> [AIM]:
Reproduce the lines of the items below word for word, starting at the line that contains "phylum: Chordata" and ending with the final line of the items.

* Begin INPUT ROWS *

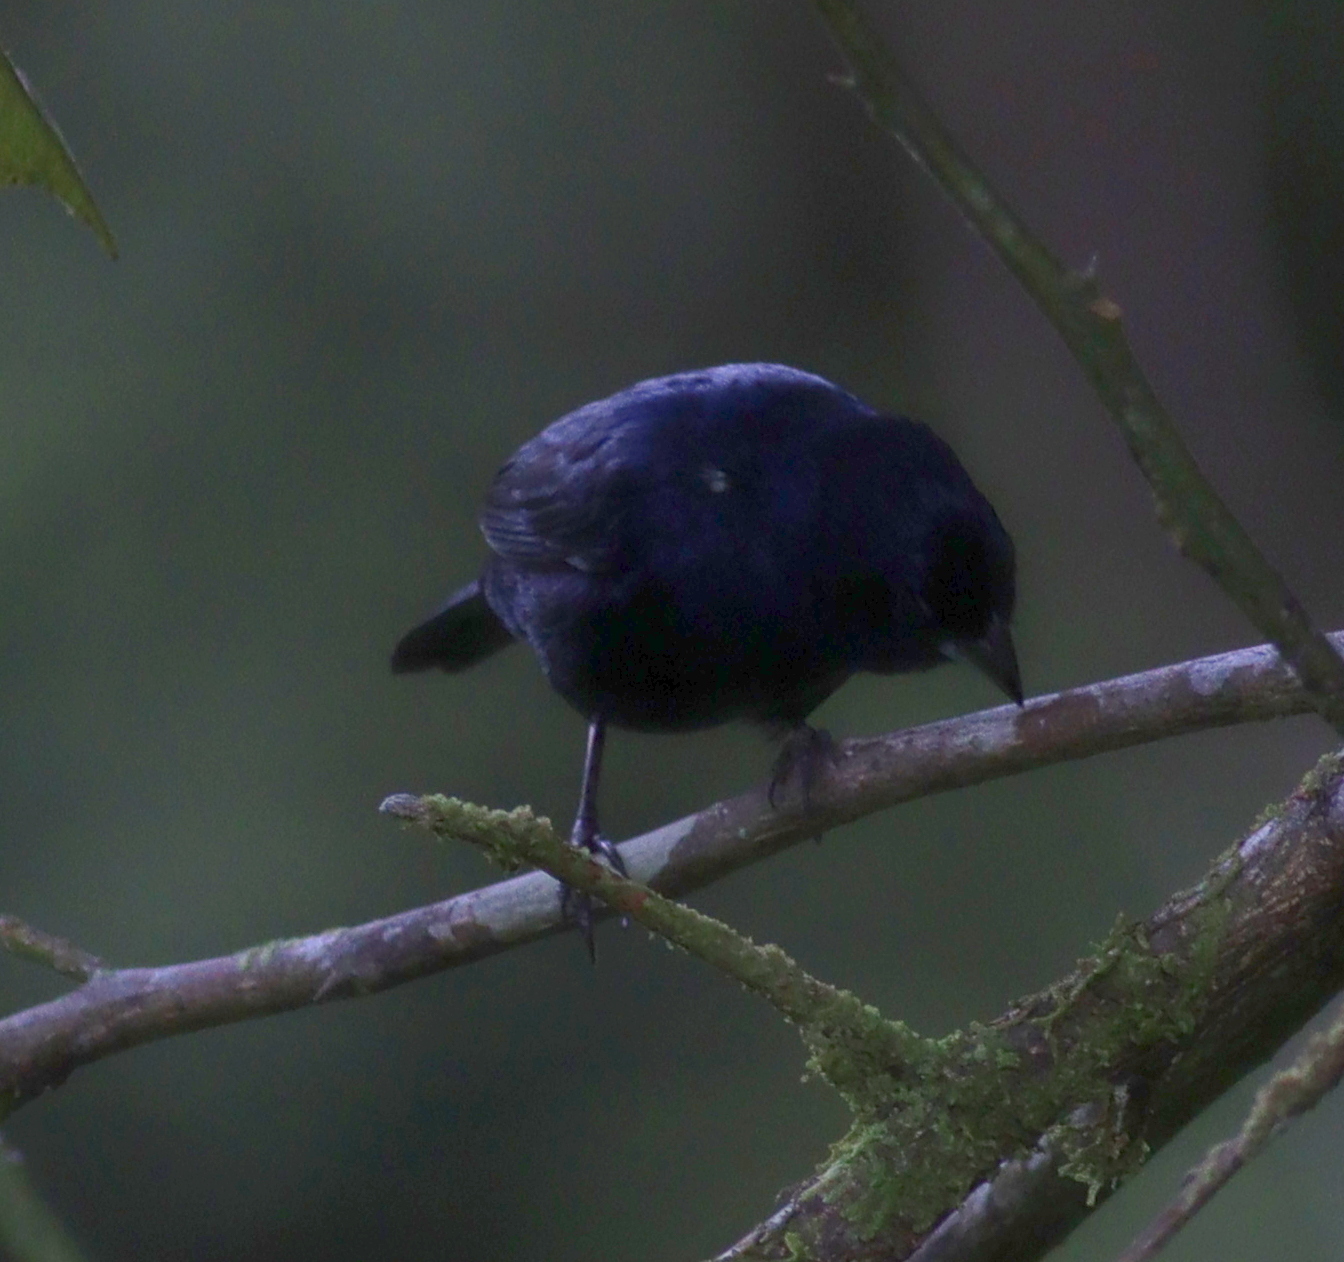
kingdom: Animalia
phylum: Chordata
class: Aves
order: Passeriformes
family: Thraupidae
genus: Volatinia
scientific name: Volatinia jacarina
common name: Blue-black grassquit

* End INPUT ROWS *

> [EXERCISE OUTPUT]:
phylum: Chordata
class: Aves
order: Passeriformes
family: Thraupidae
genus: Volatinia
scientific name: Volatinia jacarina
common name: Blue-black grassquit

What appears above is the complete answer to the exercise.